What you need to do: Give back the full set of entries that follows, exactly as written.

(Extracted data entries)
+---+
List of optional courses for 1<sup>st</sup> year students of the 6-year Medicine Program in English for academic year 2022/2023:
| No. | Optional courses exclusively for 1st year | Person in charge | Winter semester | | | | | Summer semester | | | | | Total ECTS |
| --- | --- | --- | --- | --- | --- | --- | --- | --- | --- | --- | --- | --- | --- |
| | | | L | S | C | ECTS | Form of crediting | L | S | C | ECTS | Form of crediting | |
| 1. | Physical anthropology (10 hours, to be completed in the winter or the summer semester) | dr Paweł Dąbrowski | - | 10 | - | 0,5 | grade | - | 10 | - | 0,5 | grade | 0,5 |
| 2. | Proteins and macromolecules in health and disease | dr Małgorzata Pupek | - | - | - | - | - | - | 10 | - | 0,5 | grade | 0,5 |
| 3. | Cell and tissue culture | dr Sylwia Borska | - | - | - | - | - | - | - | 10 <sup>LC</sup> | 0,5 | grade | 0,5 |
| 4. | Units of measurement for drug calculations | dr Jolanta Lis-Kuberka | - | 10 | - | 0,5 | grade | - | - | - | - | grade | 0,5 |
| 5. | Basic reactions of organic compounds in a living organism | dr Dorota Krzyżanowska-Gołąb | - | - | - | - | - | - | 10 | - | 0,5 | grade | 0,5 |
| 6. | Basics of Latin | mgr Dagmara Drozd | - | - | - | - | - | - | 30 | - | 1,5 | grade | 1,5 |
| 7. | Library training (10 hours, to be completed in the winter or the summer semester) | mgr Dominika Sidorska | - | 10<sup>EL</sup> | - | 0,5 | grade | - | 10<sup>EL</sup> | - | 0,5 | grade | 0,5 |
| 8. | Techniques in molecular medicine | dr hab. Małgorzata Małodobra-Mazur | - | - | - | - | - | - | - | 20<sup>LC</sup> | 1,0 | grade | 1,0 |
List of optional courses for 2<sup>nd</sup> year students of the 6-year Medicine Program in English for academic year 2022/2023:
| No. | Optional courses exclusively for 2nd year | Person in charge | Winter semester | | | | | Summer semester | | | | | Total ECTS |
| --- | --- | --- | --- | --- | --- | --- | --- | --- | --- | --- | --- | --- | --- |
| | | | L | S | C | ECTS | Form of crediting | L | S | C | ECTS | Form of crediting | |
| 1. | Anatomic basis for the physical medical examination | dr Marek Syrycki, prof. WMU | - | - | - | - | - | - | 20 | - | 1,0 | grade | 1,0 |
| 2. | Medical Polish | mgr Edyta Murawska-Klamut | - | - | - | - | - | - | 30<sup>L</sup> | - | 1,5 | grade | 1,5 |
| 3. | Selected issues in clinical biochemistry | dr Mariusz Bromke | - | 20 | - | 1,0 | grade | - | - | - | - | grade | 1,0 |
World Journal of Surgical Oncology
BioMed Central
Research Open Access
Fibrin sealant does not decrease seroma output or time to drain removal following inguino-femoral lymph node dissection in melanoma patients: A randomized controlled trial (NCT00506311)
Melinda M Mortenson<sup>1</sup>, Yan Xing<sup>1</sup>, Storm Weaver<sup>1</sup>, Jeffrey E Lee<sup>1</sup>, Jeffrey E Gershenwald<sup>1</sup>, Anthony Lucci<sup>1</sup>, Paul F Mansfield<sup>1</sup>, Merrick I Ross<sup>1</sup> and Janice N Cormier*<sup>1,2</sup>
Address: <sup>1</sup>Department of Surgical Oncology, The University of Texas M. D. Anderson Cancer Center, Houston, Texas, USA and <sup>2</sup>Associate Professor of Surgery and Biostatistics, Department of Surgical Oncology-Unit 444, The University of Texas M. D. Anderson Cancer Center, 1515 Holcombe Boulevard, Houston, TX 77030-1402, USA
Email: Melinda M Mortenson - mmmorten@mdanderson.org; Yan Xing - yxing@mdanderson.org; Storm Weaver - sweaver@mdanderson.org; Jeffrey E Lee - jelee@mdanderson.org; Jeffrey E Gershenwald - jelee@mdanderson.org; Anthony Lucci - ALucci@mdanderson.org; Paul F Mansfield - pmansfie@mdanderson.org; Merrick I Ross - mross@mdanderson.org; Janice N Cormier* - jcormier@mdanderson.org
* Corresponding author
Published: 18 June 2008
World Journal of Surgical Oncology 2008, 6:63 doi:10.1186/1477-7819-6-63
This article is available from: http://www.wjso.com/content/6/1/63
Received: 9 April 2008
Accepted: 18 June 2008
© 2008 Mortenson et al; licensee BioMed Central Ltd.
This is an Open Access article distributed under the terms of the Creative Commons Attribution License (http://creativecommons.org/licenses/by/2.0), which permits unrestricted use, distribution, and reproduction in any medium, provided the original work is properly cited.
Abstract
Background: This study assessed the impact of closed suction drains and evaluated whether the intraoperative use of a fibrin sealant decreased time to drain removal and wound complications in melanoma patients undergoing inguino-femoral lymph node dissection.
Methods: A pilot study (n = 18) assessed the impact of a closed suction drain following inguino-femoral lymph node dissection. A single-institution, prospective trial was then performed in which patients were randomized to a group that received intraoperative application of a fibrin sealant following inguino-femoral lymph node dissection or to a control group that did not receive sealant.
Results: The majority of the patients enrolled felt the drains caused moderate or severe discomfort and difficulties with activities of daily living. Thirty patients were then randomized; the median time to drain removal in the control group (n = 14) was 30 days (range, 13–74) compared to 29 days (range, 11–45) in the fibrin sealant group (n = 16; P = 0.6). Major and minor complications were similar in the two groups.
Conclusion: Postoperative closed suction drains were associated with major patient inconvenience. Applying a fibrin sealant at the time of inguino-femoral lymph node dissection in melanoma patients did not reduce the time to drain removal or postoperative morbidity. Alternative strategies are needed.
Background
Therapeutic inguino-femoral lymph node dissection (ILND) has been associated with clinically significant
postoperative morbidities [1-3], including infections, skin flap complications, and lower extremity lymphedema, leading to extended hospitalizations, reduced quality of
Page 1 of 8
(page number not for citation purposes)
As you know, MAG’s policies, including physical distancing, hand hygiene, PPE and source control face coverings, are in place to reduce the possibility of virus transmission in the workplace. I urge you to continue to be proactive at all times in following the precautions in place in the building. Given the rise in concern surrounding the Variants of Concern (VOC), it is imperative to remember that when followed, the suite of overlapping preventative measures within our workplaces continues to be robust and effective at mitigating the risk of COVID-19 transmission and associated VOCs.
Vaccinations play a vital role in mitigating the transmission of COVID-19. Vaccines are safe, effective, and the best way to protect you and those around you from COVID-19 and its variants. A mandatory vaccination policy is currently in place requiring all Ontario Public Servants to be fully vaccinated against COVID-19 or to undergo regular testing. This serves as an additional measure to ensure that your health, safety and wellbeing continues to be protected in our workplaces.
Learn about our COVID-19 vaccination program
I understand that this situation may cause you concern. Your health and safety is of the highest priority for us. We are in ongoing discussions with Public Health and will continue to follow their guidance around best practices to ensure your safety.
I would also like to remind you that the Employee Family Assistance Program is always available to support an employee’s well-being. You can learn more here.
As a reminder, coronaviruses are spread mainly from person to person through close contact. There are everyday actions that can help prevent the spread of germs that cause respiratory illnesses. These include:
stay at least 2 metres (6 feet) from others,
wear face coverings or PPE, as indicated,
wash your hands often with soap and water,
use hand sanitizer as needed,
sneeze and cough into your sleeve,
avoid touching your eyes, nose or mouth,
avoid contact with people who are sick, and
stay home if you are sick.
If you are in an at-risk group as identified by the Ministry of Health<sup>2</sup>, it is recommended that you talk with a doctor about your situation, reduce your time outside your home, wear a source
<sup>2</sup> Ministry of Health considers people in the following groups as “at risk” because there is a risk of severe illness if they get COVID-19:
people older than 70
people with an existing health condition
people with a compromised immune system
+---+
Result:
List of optional courses for 1<sup>st</sup> year students of the 6-year Medicine Program in English for academic year 2022/2023:
| No. | Optional courses exclusively for 1st year | Person in charge | Winter semester | | | | | Summer semester | | | | | Total ECTS |
| --- | --- | --- | --- | --- | --- | --- | --- | --- | --- | --- | --- | --- | --- |
| | | | L | S | C | ECTS | Form of crediting | L | S | C | ECTS | Form of crediting | |
| 1. | Physical anthropology (10 hours, to be completed in the winter or the summer semester) | dr Paweł Dąbrowski | - | 10 | - | 0,5 | grade | - | 10 | - | 0,5 | grade | 0,5 |
| 2. | Proteins and macromolecules in health and disease | dr Małgorzata Pupek | - | - | - | - | - | - | 10 | - | 0,5 | grade | 0,5 |
| 3. | Cell and tissue culture | dr Sylwia Borska | - | - | - | - | - | - | - | 10 <sup>LC</sup> | 0,5 | grade | 0,5 |
| 4. | Units of measurement for drug calculations | dr Jolanta Lis-Kuberka | - | 10 | - | 0,5 | grade | - | - | - | - | grade | 0,5 |
| 5. | Basic reactions of organic compounds in a living organism | dr Dorota Krzyżanowska-Gołąb | - | - | - | - | - | - | 10 | - | 0,5 | grade | 0,5 |
| 6. | Basics of Latin | mgr Dagmara Drozd | - | - | - | - | - | - | 30 | - | 1,5 | grade | 1,5 |
| 7. | Library training (10 hours, to be completed in the winter or the summer semester) | mgr Dominika Sidorska | - | 10<sup>EL</sup> | - | 0,5 | grade | - | 10<sup>EL</sup> | - | 0,5 | grade | 0,5 |
| 8. | Techniques in molecular medicine | dr hab. Małgorzata Małodobra-Mazur | - | - | - | - | - | - | - | 20<sup>LC</sup> | 1,0 | grade | 1,0 |
List of optional courses for 2<sup>nd</sup> year students of the 6-year Medicine Program in English for academic year 2022/2023:
| No. | Optional courses exclusively for 2nd year | Person in charge | Winter semester | | | | | Summer semester | | | | | Total ECTS |
| --- | --- | --- | --- | --- | --- | --- | --- | --- | --- | --- | --- | --- | --- |
| | | | L | S | C | ECTS | Form of crediting | L | S | C | ECTS | Form of crediting | |
| 1. | Anatomic basis for the physical medical examination | dr Marek Syrycki, prof. WMU | - | - | - | - | - | - | 20 | - | 1,0 | grade | 1,0 |
| 2. | Medical Polish | mgr Edyta Murawska-Klamut | - | - | - | - | - | - | 30<sup>L</sup> | - | 1,5 | grade | 1,5 |
| 3. | Selected issues in clinical biochemistry | dr Mariusz Bromke | - | 20 | - | 1,0 | grade | - | - | - | - | grade | 1,0 |
World Journal of Surgical Oncology
BioMed Central
Research Open Access
Fibrin sealant does not decrease seroma output or time to drain removal following inguino-femoral lymph node dissection in melanoma patients: A randomized controlled trial (NCT00506311)
Melinda M Mortenson<sup>1</sup>, Yan Xing<sup>1</sup>, Storm Weaver<sup>1</sup>, Jeffrey E Lee<sup>1</sup>, Jeffrey E Gershenwald<sup>1</sup>, Anthony Lucci<sup>1</sup>, Paul F Mansfield<sup>1</sup>, Merrick I Ross<sup>1</sup> and Janice N Cormier*<sup>1,2</sup>
Address: <sup>1</sup>Department of Surgical Oncology, The University of Texas M. D. Anderson Cancer Center, Houston, Texas, USA and <sup>2</sup>Associate Professor of Surgery and Biostatistics, Department of Surgical Oncology-Unit 444, The University of Texas M. D. Anderson Cancer Center, 1515 Holcombe Boulevard, Houston, TX 77030-1402, USA
Email: Melinda M Mortenson - mmmorten@mdanderson.org; Yan Xing - yxing@mdanderson.org; Storm Weaver - sweaver@mdanderson.org; Jeffrey E Lee - jelee@mdanderson.org; Jeffrey E Gershenwald - jelee@mdanderson.org; Anthony Lucci - ALucci@mdanderson.org; Paul F Mansfield - pmansfie@mdanderson.org; Merrick I Ross - mross@mdanderson.org; Janice N Cormier* - jcormier@mdanderson.org
* Corresponding author
Published: 18 June 2008
World Journal of Surgical Oncology 2008, 6:63 doi:10.1186/1477-7819-6-63
This article is available from: http://www.wjso.com/content/6/1/63
Received: 9 April 2008
Accepted: 18 June 2008
© 2008 Mortenson et al; licensee BioMed Central Ltd.
This is an Open Access article distributed under the terms of the Creative Commons Attribution License (http://creativecommons.org/licenses/by/2.0), which permits unrestricted use, distribution, and reproduction in any medium, provided the original work is properly cited.
Abstract
Background: This study assessed the impact of closed suction drains and evaluated whether the intraoperative use of a fibrin sealant decreased time to drain removal and wound complications in melanoma patients undergoing inguino-femoral lymph node dissection.
Methods: A pilot study (n = 18) assessed the impact of a closed suction drain following inguino-femoral lymph node dissection. A single-institution, prospective trial was then performed in which patients were randomized to a group that received intraoperative application of a fibrin sealant following inguino-femoral lymph node dissection or to a control group that did not receive sealant.
Results: The majority of the patients enrolled felt the drains caused moderate or severe discomfort and difficulties with activities of daily living. Thirty patients were then randomized; the median time to drain removal in the control group (n = 14) was 30 days (range, 13–74) compared to 29 days (range, 11–45) in the fibrin sealant group (n = 16; P = 0.6). Major and minor complications were similar in the two groups.
Conclusion: Postoperative closed suction drains were associated with major patient inconvenience. Applying a fibrin sealant at the time of inguino-femoral lymph node dissection in melanoma patients did not reduce the time to drain removal or postoperative morbidity. Alternative strategies are needed.
Background
Therapeutic inguino-femoral lymph node dissection (ILND) has been associated with clinically significant
postoperative morbidities [1-3], including infections, skin flap complications, and lower extremity lymphedema, leading to extended hospitalizations, reduced quality of
Page 1 of 8
(page number not for citation purposes)
As you know, MAG’s policies, including physical distancing, hand hygiene, PPE and source control face coverings, are in place to reduce the possibility of virus transmission in the workplace. I urge you to continue to be proactive at all times in following the precautions in place in the building. Given the rise in concern surrounding the Variants of Concern (VOC), it is imperative to remember that when followed, the suite of overlapping preventative measures within our workplaces continues to be robust and effective at mitigating the risk of COVID-19 transmission and associated VOCs.
Vaccinations play a vital role in mitigating the transmission of COVID-19. Vaccines are safe, effective, and the best way to protect you and those around you from COVID-19 and its variants. A mandatory vaccination policy is currently in place requiring all Ontario Public Servants to be fully vaccinated against COVID-19 or to undergo regular testing. This serves as an additional measure to ensure that your health, safety and wellbeing continues to be protected in our workplaces.
Learn about our COVID-19 vaccination program
I understand that this situation may cause you concern. Your health and safety is of the highest priority for us. We are in ongoing discussions with Public Health and will continue to follow their guidance around best practices to ensure your safety.
I would also like to remind you that the Employee Family Assistance Program is always available to support an employee’s well-being. You can learn more here.
As a reminder, coronaviruses are spread mainly from person to person through close contact. There are everyday actions that can help prevent the spread of germs that cause respiratory illnesses. These include:
stay at least 2 metres (6 feet) from others,
wear face coverings or PPE, as indicated,
wash your hands often with soap and water,
use hand sanitizer as needed,
sneeze and cough into your sleeve,
avoid touching your eyes, nose or mouth,
avoid contact with people who are sick, and
stay home if you are sick.
If you are in an at-risk group as identified by the Ministry of Health<sup>2</sup>, it is recommended that you talk with a doctor about your situation, reduce your time outside your home, wear a source
<sup>2</sup> Ministry of Health considers people in the following groups as “at risk” because there is a risk of severe illness if they get COVID-19:
people older than 70
people with an existing health condition
people with a compromised immune system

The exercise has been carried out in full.